Ce manque de mobilisation en rend certains malheureux. "Oui car quelque part, c'est pour eux, pour leurs petits-enfants, pour tout le monde", estime Grégory Besnard, responsable syndical depuis deux ans. La grève est-elle un moyen d'action désormais inefficace ? "Je pense que ça ne se fait plus, les gens regardent sur Internet. J'ai l'impression qu'ils ne s'impliquent plus, ça n'est plus leur problème" regrette-il. Lui a pourtant manifesté pour la première fois la semaine dernière et raconte combien l’expérience collective lui a "fait chaud au cœur".
La grève est-elle un moyen d'action désormais inefficace ? "Je pense que ça ne se fait plus, les gens regardent sur Internet, ils ne regardent pas la télévision, ils se foutent de la politique, renchérit son collègue Belkacem Herhar.
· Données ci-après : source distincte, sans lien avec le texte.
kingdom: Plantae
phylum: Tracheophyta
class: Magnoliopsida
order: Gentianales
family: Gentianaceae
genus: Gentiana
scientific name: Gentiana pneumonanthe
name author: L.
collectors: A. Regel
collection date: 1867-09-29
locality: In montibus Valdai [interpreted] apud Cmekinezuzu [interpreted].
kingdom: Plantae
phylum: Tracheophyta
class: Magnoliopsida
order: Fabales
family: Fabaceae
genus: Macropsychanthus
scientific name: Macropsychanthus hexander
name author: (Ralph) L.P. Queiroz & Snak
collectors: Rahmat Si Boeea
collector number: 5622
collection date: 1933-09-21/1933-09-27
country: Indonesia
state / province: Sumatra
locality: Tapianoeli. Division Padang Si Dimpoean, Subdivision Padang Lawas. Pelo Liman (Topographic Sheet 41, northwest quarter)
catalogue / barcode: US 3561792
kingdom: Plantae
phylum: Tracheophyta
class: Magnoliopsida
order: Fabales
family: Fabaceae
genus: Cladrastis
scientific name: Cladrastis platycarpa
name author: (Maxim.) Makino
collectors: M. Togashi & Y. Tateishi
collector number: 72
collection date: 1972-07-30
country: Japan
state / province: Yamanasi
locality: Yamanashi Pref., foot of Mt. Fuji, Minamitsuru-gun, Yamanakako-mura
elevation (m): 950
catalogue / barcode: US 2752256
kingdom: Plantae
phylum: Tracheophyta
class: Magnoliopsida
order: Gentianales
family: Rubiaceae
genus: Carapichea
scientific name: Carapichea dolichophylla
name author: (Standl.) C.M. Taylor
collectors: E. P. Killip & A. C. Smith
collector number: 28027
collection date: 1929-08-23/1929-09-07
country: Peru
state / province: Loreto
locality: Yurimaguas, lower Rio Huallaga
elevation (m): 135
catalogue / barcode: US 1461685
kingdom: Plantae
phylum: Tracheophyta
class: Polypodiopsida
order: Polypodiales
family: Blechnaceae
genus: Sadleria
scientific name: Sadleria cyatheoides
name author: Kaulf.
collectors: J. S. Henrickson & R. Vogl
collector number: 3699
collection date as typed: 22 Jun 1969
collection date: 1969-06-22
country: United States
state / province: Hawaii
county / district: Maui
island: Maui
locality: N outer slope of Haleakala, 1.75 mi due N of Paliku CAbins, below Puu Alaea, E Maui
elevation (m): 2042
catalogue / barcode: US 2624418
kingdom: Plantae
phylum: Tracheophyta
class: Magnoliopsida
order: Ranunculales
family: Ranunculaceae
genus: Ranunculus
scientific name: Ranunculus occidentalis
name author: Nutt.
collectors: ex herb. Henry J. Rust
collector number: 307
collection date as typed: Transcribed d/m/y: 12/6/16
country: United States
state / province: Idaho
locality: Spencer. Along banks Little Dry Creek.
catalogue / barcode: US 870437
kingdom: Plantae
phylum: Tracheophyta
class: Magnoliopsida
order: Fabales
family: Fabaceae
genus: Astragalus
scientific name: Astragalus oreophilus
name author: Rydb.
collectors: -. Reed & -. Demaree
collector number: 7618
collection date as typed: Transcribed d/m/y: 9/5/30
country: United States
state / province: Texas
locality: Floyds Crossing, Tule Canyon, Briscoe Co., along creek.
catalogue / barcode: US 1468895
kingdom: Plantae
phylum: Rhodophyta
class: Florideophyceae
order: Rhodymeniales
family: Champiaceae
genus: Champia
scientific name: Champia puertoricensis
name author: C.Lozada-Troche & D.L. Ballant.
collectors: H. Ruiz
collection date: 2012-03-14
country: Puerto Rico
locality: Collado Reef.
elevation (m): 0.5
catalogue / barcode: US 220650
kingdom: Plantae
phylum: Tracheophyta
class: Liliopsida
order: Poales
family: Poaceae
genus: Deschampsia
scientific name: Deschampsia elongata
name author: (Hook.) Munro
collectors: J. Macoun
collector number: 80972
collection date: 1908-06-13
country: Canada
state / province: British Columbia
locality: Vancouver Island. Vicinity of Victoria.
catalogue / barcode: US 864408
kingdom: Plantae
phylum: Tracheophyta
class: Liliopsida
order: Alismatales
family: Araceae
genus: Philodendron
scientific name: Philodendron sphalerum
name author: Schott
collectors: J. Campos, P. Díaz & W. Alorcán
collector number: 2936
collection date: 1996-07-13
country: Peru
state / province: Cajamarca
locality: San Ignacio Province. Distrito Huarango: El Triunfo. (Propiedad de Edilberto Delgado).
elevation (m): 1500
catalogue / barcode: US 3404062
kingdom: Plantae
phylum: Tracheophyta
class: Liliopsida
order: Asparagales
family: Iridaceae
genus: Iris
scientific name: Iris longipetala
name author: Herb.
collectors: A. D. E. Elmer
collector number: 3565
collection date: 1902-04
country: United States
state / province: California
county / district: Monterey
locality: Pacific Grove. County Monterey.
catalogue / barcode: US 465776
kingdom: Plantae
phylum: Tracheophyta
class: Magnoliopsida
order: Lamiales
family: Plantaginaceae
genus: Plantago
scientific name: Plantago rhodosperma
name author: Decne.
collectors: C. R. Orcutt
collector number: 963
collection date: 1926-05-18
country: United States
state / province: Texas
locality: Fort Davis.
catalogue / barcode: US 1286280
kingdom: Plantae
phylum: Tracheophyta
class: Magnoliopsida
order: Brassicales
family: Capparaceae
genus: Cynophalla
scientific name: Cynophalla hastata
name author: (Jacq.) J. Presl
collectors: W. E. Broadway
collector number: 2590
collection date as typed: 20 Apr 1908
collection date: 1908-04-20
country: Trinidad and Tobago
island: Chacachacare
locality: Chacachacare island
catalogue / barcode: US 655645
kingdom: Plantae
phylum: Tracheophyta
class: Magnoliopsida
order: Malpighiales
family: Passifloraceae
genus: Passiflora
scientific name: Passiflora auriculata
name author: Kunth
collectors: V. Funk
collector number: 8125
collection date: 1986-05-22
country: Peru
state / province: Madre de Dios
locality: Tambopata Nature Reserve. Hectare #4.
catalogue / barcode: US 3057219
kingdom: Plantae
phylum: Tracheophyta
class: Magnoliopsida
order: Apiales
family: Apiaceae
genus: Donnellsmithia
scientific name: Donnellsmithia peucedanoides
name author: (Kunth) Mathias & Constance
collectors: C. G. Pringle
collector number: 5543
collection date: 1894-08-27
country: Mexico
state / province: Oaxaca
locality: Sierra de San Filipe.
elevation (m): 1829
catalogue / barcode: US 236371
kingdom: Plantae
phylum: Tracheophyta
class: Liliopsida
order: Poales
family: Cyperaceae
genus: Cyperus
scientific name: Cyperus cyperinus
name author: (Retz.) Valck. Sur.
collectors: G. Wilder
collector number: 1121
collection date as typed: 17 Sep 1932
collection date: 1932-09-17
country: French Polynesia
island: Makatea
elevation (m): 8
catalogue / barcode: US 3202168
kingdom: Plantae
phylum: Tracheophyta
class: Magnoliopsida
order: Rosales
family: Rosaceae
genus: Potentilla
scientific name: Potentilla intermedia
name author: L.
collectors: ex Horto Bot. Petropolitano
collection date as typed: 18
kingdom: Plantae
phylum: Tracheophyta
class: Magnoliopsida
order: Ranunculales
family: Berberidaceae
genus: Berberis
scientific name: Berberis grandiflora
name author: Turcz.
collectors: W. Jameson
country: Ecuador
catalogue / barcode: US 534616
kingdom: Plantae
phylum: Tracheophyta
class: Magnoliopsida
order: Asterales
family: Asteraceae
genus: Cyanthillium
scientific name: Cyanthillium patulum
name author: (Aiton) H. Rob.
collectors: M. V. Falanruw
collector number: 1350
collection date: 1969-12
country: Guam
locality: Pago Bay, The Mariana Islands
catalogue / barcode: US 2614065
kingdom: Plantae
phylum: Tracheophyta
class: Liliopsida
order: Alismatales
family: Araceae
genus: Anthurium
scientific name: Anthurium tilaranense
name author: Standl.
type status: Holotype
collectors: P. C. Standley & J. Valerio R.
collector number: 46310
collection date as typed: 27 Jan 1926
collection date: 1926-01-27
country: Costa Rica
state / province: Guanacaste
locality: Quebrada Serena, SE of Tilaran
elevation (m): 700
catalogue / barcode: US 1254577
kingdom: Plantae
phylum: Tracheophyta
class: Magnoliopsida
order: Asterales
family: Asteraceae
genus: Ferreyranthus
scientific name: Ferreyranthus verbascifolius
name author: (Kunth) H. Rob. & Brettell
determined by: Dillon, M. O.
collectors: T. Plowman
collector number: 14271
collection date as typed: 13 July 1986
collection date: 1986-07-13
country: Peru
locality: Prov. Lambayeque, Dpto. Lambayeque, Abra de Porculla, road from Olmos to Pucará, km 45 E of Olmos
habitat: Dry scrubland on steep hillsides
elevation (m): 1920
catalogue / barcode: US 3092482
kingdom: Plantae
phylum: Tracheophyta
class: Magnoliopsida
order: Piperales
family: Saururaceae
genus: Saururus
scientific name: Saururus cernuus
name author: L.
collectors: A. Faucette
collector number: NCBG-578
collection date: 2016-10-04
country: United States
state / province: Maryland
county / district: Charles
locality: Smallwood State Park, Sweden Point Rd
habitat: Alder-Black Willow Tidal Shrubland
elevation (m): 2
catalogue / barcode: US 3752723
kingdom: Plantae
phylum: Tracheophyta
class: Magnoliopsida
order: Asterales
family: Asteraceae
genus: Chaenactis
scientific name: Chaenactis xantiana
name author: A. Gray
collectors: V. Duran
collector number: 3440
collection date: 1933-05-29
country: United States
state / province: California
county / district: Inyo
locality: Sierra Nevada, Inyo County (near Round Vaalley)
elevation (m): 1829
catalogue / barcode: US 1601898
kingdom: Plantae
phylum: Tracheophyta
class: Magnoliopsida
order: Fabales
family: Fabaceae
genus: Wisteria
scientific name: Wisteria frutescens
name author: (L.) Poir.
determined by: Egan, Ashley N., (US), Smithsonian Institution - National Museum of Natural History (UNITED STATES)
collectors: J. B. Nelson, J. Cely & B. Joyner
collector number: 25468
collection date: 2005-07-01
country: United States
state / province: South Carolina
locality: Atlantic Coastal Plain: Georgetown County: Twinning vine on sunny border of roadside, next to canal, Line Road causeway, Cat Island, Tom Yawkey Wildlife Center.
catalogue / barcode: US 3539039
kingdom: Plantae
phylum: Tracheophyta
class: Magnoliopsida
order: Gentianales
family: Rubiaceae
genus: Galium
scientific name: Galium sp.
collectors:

J'ai l'impression qu'ils ne s'impliquent plus, ça n'est plus leur problème." "On se mobilise beaucoup pour tout le monde, mais là, pour le gouvernement, c'est open bar, à part les syndicats, personne ne bouge", dénonce un troisième.
"La colère est là, mais pas la mobilisation, constate Laurence Diogène, déléguée centrale FO. Mon point de vue personnel, c'est qu'on a beau changer de Premier ministre tous les quatre matins, tant qu'on aura monsieur Macron, ça ne changera pas. C'est lui, le décideur de tout, puisqu'il dit qu'il ne démissionnera pas. Pour moi, ça se jouera dans deux ans." Donc pas dans la rue aujourd'hui, mais dans les urnes à la prochaine présidentielle.